I know no one reads this blog anymore, but that's okay. Why should they - I hardly ever post anything. Just like LadyBug's baby book, I just can't seem to find time to update anything anymore. I recently realized that we didn't take any video or pictures of LB's first steps. None! That's a fairly big event and yet it slipped right past me. Poor baby#2...I can only imagine this gets worse. Of course now I know why my own baby book, as baby #4 in my family, had like three things filled out.
But, right now I need to whine. Just a little. Even if no one is there to listen. Which is probably a good thing since this is
really pathetic of me. But I need to vent something. Air it out. Let it go.
We found out last week that #2 is a girl. A healthy, perfectly normal (as far as they can tell), little girl. Awesome, right? I mean this is a TRUE miracle. This is a baby that didn't cost $30K. Didn't take two + years to happen. Didn't cause undue worrying and excessive depression. This is a fantastic, wonderful, amazing gift from God. Yet, away from everyone else, usually in my car or in bed while DH sleeps, I moan. I cry. I mourn.
And here's where it's probably a good thing that no one reads this: I'm sad it's not a boy. There. I've said it. It's out. Pathetic, right? But still true.
I just always thought of myself as a "boy's mom." I don't know why. Maybe because I love football. Maybe because I want that special relationship between a boy and his mom.
But the real reason is because I'm afraid of raising girls. Raising one girl is scary enough. Actually - it is petrifying! But two? There's no WAY I'm getting out of raising two girls without at least one of them hating my guts and doing some unthinkable thing to get back at me. I just really can't stand all the drama and hormones associated with us girls. We girls are a handful and boys seem, well, much more simple.
We have a TON of girls in our family. There are three girls and a boy on my side. My brother had one son, my sisters only had girls. My husband doesn't have any siblings. In addition to my own disappointment, I can visibly tell that my extended family is disappointed. Of course they wouldn't say anything, but I can tell. So, of course, I feel like I'm letting them all down, too.
I want to buy corduroys and little ties and sweater vests. I want to decorate a room with lions and tigers and baseball stuff. I hate glitter and lace and disn.ey princesses and pink.

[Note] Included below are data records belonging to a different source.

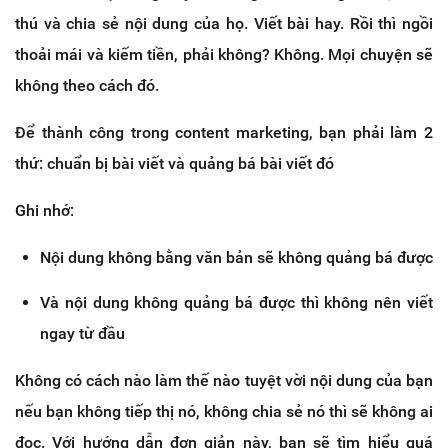
thú và chia sẻ nội dung của họ. Viết bài hay. Rồi thì ngồi
thoải mái và kiếm tiền, phải không? Không. Mọi chuyện sẽ
không theo cách đó.
Để thành công trong content marketing, bạn phải làm 2
thứ: chuẩn bị bài viết và quảng bá bài viết đó
Ghi nhớ:
Nội dung không bằng văn bản sẽ không quảng bá được
Và nội dung không quảng bá được thì không nên viết
ngay từ đầu
Không có cách nào làm thế nào tuyệt vời nội dung của bạn
nếu bạn không tiếp thị nó, không chia sẻ nó thì sẽ không ai
đọc. Với hướng dẫn đơn giản này, bạn sẽ tìm hiểu quá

At the end of the day, I know that it's not about what we want or what we get, or who we let down. I KNOW that God's plan is way bigger than mine and there's a reason he gave us (BLESSED us!) with another girl. I know that I have so much to be thankful for - especially that this pregnancy has been fairly uneventful and ALL of the tests have been great. And I know there's a lot of great things about raising sisters and that there's lots of mom's out there who would die for a little girl. But. But. But. I still am sad. Just a little. I'll get over it.